---------- Exercise data ----------

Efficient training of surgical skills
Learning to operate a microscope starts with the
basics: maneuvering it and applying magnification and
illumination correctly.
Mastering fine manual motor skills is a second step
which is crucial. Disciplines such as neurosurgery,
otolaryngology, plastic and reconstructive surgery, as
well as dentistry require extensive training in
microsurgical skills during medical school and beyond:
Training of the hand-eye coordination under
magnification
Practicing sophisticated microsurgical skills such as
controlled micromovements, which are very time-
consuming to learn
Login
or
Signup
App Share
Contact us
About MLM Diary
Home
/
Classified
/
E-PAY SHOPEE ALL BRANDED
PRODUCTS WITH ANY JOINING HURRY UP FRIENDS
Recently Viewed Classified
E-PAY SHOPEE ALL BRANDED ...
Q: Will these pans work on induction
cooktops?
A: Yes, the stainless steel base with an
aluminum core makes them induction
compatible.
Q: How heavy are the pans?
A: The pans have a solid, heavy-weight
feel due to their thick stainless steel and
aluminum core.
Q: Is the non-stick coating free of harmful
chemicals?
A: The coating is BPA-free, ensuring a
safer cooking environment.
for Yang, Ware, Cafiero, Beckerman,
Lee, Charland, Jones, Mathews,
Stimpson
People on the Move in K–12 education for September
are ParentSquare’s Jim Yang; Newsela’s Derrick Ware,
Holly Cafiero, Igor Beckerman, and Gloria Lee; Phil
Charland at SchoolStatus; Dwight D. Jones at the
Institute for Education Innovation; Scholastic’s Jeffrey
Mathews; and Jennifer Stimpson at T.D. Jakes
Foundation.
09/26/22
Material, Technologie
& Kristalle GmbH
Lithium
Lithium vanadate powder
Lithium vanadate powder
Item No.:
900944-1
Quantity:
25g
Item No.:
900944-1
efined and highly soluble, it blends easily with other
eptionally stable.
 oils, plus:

----------

Activity -
Reproduce every line in the records above that contains the word "Mathews".

Exercise answer -
Lee, Charland, Jones, Mathews,
Mathews; and Jennifer Stimpson at T.D. Jakes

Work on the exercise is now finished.